[Opening THE DATA section]
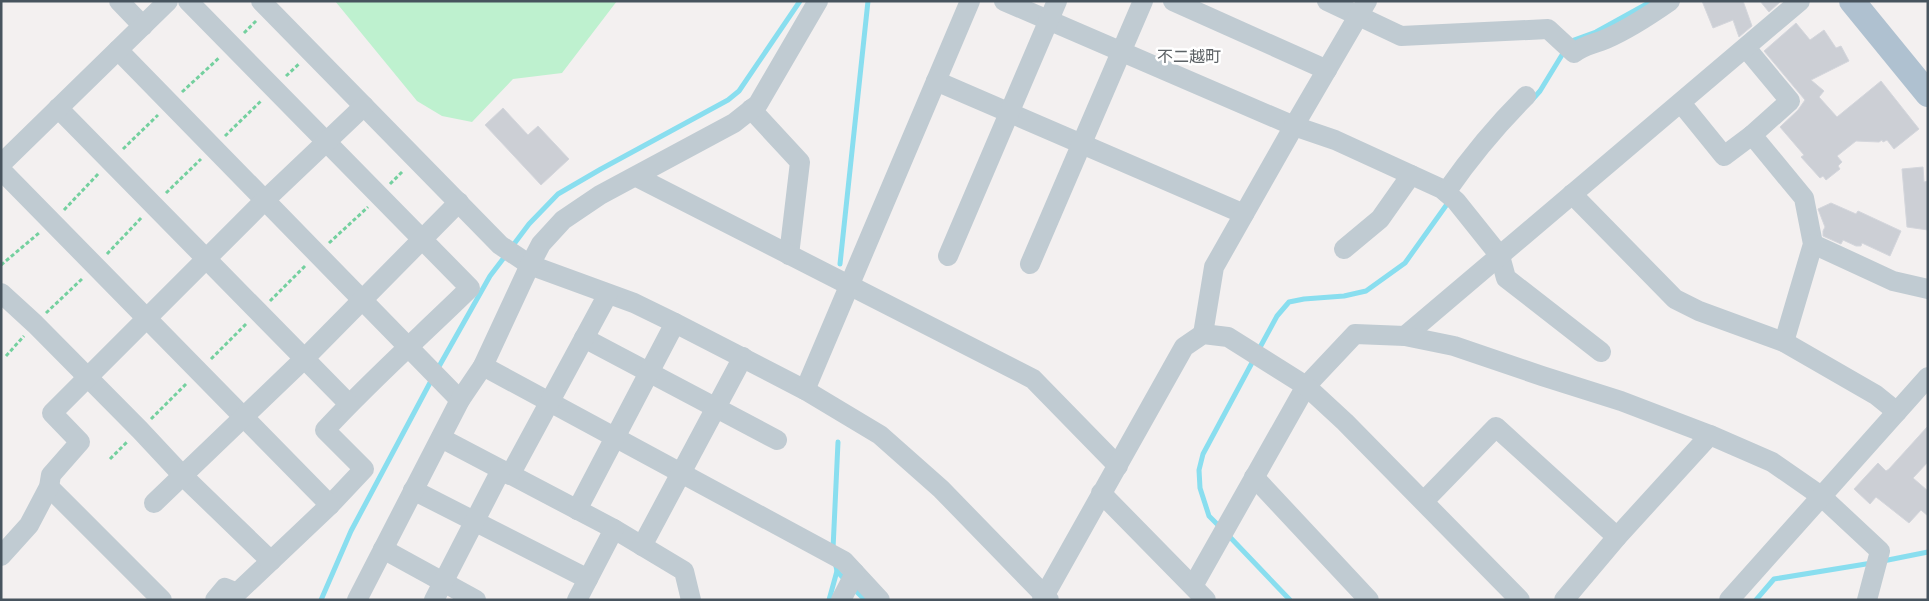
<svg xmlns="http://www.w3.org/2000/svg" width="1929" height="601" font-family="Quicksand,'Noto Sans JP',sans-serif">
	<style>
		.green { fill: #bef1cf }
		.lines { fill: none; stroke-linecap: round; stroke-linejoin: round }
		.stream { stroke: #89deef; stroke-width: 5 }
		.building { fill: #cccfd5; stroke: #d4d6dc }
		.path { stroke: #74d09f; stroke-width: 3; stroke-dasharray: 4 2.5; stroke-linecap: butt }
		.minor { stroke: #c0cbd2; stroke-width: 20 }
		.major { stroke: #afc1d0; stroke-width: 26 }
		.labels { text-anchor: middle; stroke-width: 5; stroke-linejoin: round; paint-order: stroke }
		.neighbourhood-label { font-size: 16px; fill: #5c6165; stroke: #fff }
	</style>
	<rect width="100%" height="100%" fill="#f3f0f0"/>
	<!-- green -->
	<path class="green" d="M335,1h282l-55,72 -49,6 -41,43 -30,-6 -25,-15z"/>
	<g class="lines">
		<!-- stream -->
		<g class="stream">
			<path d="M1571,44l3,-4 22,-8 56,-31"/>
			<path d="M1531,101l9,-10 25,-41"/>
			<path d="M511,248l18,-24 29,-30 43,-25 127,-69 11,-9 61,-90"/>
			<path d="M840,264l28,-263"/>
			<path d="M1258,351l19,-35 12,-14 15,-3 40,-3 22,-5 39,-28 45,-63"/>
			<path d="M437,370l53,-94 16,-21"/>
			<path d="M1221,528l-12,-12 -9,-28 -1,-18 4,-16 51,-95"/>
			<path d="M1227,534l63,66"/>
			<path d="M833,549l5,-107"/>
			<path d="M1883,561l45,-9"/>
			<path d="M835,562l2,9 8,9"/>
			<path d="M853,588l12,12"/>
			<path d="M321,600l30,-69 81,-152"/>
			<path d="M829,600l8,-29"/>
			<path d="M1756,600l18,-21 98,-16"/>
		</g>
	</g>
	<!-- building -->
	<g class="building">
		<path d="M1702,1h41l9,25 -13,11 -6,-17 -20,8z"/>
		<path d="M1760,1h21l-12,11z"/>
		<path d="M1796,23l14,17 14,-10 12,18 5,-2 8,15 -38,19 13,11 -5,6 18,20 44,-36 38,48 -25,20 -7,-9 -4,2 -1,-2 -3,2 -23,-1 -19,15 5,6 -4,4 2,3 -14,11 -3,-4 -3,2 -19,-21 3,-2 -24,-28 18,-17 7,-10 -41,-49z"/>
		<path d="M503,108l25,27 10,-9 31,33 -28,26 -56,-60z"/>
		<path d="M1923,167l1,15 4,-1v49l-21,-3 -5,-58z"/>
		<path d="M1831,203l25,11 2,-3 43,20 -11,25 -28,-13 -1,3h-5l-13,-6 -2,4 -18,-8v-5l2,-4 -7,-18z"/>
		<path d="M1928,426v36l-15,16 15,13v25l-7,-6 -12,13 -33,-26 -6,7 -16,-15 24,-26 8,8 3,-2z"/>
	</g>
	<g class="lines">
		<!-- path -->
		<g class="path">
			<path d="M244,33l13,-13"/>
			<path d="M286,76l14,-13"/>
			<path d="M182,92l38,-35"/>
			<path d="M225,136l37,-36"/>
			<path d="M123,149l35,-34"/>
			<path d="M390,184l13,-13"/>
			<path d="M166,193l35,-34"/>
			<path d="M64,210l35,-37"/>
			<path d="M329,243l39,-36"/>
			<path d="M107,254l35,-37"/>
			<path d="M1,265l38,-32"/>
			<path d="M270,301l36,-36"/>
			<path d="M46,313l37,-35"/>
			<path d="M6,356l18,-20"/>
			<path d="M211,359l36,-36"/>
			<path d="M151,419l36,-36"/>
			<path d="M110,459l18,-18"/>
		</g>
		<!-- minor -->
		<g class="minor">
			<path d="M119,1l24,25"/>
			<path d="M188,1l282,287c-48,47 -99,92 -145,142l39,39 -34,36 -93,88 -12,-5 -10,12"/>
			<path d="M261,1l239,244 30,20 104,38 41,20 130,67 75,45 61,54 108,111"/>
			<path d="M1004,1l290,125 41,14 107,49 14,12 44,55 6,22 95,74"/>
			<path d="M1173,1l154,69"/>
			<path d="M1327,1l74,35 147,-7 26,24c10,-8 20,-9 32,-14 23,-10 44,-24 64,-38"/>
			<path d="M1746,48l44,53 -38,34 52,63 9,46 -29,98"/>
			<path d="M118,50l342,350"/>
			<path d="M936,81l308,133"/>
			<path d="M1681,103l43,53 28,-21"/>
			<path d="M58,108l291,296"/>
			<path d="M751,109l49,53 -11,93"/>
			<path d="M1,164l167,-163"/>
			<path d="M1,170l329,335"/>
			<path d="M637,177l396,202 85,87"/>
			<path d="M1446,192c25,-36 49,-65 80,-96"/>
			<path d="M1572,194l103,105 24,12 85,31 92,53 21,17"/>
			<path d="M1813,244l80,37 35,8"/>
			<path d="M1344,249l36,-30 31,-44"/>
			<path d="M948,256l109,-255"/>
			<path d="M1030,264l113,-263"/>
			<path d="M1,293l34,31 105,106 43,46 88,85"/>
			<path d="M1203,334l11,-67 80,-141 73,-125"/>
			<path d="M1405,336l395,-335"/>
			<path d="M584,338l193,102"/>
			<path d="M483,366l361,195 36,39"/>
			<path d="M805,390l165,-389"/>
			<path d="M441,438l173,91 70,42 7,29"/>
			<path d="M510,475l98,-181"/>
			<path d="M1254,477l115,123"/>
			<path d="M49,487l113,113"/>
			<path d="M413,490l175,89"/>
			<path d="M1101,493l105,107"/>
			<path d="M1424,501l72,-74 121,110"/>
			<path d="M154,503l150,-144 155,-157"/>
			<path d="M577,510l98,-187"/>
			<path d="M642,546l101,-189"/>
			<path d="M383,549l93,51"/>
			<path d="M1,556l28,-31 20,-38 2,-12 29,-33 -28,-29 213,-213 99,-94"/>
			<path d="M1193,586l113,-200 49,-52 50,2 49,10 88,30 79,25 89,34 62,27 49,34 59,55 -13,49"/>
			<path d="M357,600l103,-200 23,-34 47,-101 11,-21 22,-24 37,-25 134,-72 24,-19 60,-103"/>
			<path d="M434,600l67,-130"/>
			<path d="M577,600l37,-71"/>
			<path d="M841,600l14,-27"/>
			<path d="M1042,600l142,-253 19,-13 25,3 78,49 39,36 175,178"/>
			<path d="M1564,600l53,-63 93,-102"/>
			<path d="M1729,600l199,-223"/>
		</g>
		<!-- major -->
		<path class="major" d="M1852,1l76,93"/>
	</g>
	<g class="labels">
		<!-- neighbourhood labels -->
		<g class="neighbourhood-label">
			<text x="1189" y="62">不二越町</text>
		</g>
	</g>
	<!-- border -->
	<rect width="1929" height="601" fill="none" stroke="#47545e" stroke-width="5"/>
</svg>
[Closing THE DATA section]
[Opening THE DATA section]
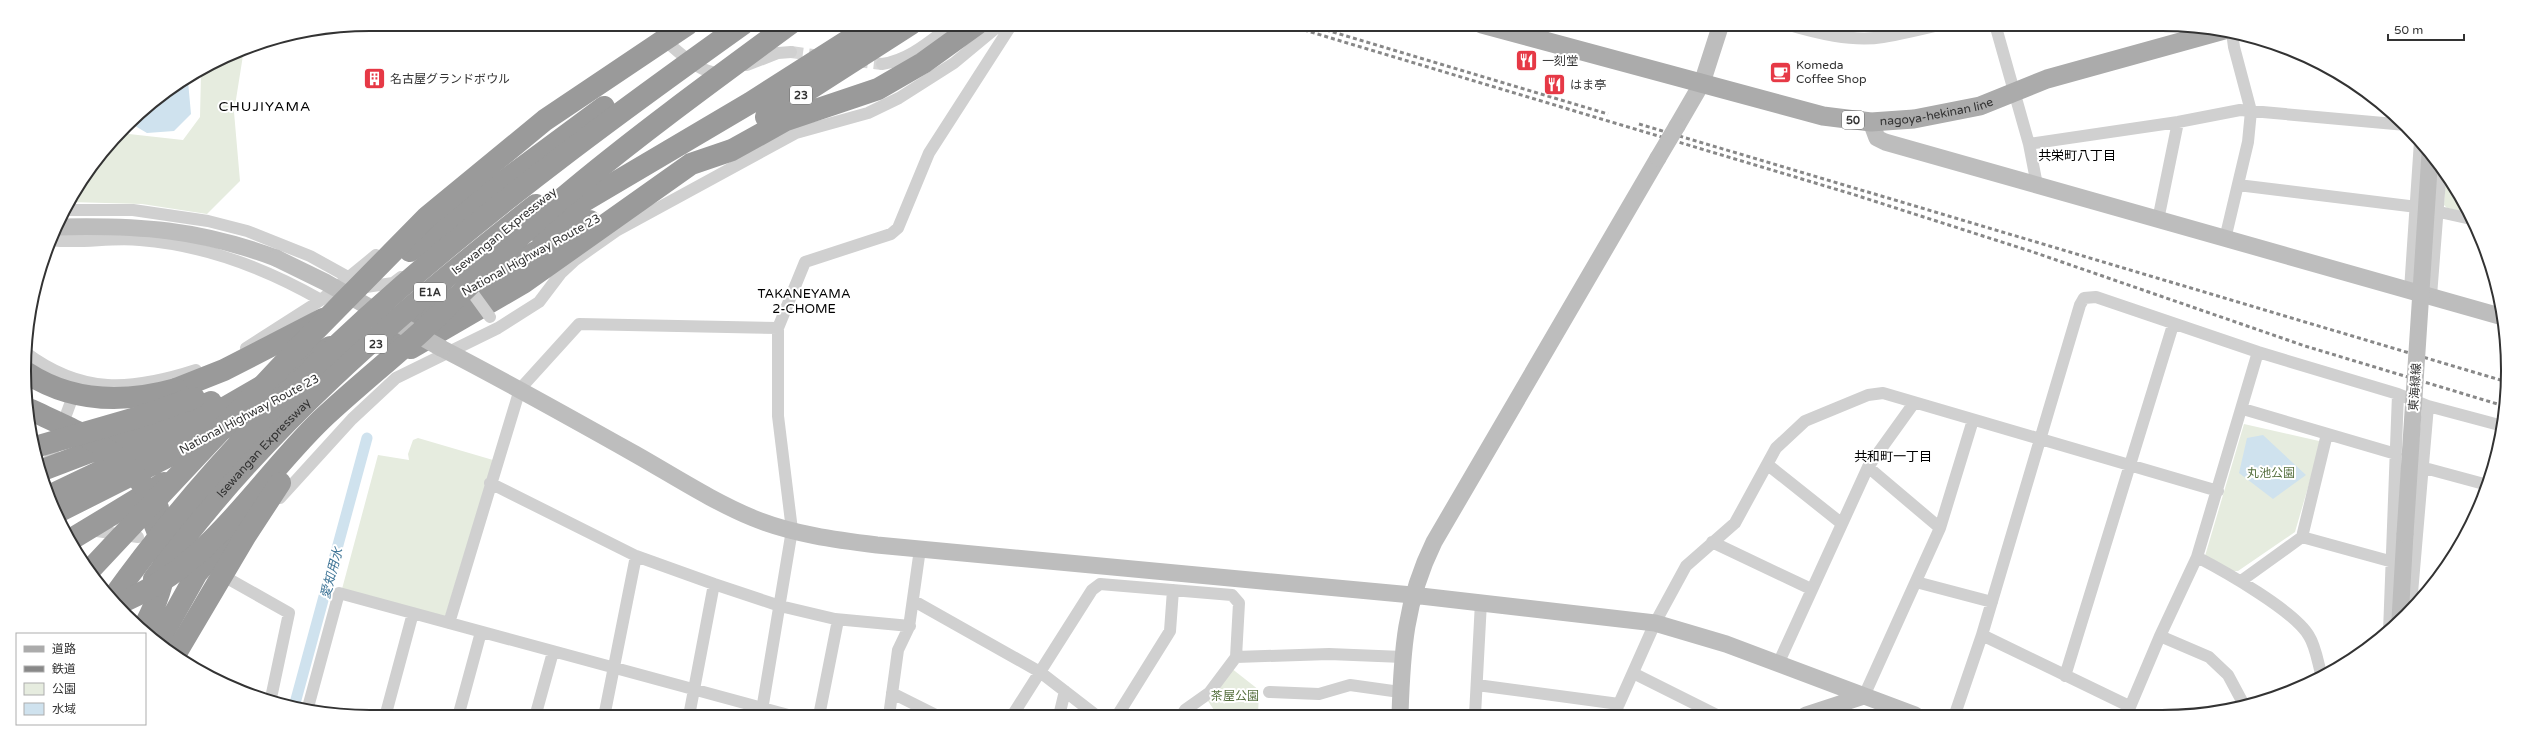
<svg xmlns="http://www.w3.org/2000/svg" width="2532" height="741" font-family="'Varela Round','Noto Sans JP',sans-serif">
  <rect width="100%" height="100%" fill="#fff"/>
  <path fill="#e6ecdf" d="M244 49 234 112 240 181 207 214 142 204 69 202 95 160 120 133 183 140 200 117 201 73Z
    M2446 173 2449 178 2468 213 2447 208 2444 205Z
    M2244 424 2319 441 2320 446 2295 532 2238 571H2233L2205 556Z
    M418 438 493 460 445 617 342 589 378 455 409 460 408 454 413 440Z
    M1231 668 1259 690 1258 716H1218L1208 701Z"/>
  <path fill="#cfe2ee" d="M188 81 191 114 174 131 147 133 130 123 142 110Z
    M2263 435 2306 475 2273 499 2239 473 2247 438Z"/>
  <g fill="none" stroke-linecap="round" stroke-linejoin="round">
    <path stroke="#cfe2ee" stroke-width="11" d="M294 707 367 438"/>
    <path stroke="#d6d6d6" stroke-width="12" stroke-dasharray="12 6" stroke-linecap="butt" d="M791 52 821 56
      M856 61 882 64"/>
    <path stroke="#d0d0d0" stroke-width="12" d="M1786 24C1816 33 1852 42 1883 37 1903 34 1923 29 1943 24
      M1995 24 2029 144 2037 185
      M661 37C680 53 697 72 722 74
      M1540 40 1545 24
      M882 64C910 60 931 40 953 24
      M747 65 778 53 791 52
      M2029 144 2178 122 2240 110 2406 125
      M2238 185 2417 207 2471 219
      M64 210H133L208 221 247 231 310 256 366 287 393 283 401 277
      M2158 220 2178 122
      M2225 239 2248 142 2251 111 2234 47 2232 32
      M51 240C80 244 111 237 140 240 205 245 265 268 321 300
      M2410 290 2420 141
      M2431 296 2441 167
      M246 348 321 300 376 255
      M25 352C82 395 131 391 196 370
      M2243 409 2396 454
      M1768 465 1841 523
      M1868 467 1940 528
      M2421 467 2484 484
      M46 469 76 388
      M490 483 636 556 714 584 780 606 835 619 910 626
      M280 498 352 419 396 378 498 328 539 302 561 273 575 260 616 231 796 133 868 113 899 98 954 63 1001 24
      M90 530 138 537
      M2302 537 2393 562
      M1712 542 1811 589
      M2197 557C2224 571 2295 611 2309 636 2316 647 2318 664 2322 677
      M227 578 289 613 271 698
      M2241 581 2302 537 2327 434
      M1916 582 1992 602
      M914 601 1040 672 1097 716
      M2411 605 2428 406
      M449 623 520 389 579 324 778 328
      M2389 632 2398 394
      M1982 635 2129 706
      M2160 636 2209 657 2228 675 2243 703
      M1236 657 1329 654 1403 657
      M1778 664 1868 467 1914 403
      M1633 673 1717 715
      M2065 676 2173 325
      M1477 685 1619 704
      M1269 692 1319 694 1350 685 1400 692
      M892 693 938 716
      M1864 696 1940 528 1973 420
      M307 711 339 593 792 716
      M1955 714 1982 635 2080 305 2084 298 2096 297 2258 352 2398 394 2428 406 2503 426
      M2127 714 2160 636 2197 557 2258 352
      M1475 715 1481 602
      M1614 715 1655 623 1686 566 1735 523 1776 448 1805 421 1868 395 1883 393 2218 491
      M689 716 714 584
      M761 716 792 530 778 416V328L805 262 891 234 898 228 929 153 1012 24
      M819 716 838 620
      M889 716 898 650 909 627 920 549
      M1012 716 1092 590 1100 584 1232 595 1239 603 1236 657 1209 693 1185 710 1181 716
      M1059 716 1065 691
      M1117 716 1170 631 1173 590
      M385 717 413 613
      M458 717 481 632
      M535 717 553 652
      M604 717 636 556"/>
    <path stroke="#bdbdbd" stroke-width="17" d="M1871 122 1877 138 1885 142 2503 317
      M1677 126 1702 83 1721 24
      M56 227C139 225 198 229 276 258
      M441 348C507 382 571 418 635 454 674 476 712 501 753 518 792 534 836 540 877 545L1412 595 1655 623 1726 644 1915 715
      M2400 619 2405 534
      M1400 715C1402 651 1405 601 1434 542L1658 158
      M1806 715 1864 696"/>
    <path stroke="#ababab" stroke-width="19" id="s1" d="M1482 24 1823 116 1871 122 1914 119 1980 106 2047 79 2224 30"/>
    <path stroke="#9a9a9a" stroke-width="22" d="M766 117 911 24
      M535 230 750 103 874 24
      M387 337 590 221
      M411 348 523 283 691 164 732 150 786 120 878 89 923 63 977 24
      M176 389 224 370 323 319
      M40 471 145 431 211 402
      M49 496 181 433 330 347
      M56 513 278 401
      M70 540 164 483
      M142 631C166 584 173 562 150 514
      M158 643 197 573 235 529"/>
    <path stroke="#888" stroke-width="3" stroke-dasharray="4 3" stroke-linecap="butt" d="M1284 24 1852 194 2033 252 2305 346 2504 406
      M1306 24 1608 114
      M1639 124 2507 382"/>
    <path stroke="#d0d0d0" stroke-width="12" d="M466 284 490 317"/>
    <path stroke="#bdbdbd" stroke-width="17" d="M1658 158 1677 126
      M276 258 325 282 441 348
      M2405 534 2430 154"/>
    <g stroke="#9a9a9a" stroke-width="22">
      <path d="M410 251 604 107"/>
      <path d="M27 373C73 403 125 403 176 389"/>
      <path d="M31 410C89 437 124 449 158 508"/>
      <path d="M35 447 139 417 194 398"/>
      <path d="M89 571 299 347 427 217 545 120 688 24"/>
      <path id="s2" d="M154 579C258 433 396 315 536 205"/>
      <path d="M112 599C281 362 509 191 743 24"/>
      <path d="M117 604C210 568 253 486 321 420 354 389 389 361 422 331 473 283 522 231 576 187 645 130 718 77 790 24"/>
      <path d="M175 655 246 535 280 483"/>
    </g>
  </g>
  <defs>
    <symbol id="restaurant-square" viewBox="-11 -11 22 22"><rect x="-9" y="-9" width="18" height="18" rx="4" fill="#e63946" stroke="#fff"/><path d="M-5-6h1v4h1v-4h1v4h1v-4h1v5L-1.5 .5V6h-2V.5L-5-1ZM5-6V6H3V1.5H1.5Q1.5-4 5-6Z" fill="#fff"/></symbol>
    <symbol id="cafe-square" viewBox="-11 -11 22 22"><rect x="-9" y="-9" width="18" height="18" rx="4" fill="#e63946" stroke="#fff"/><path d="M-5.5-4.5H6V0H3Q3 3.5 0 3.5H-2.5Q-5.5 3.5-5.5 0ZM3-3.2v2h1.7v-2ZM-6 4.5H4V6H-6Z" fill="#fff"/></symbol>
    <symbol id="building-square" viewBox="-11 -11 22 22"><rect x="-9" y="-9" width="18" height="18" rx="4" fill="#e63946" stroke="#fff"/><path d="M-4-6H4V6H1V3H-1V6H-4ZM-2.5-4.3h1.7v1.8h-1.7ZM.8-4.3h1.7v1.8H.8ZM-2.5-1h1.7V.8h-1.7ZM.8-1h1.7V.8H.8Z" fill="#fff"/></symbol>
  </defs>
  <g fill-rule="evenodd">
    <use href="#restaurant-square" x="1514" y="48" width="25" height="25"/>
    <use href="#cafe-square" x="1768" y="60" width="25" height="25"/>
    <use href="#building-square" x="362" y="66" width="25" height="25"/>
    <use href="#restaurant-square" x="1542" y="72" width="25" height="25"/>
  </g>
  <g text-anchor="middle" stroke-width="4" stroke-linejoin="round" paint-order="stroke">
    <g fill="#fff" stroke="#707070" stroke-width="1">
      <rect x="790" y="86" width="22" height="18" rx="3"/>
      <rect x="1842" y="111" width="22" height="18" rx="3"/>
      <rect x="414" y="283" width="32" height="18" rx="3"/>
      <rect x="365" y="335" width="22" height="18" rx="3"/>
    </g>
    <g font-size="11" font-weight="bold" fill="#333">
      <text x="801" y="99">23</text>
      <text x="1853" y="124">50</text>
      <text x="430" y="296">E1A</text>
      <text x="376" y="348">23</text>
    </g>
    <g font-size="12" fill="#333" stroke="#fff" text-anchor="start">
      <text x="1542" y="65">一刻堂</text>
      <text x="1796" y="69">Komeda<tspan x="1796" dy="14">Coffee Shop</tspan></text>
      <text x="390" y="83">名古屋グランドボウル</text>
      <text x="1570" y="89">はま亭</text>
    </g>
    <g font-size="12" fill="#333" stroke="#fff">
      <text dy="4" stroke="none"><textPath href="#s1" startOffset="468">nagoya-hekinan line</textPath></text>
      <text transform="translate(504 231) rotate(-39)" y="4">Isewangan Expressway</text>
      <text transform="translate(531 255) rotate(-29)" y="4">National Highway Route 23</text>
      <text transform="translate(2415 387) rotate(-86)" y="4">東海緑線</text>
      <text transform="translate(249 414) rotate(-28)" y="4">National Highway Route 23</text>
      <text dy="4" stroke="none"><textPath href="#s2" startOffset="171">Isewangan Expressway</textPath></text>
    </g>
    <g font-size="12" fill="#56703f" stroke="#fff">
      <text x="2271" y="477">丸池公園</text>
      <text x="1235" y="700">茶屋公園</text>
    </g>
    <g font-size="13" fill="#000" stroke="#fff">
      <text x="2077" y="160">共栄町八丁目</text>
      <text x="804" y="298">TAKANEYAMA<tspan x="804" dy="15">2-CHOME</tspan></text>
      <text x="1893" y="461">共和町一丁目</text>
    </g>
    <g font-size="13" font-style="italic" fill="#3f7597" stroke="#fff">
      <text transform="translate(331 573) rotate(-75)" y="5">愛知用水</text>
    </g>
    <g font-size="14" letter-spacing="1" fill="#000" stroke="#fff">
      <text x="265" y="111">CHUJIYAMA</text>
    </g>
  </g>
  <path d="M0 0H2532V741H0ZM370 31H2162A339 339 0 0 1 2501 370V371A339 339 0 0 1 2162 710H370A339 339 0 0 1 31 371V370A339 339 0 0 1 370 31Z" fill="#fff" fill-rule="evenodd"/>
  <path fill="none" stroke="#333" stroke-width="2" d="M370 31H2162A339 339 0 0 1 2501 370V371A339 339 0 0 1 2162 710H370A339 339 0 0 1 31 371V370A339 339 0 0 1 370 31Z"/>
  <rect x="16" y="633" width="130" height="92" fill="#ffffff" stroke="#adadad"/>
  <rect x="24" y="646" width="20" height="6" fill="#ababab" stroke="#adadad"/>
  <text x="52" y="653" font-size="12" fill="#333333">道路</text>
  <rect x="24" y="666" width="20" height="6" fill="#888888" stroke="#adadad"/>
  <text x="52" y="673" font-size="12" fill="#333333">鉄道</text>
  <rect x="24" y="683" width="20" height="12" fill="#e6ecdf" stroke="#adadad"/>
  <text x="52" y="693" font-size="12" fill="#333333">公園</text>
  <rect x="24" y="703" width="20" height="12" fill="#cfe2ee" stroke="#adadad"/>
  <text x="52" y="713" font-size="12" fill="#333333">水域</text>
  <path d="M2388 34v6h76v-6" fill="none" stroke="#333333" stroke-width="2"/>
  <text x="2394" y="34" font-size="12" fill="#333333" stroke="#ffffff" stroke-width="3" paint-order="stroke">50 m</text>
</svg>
[Closing THE DATA section]
TASK TO CARRY OUT.
What you give back should be exactly the lines of the data above from the line with "none; stroke-linecap: round;" through the line with "<!-- green -->", both of those included, and nothing more.

EXERCISE OUTPUT.
		.lines { fill: none; stroke-linecap: round; stroke-linejoin: round }
		.stream { stroke: #89deef; stroke-width: 5 }
		.building { fill: #cccfd5; stroke: #d4d6dc }
		.path { stroke: #74d09f; stroke-width: 3; stroke-dasharray: 4 2.5; stroke-linecap: butt }
		.minor { stroke: #c0cbd2; stroke-width: 20 }
		.major { stroke: #afc1d0; stroke-width: 26 }
		.labels { text-anchor: middle; stroke-width: 5; stroke-linejoin: round; paint-order: stroke }
		.neighbourhood-label { font-size: 16px; fill: #5c6165; stroke: #fff }
	</style>
	<rect width="100%" height="100%" fill="#f3f0f0"/>
	<!-- green -->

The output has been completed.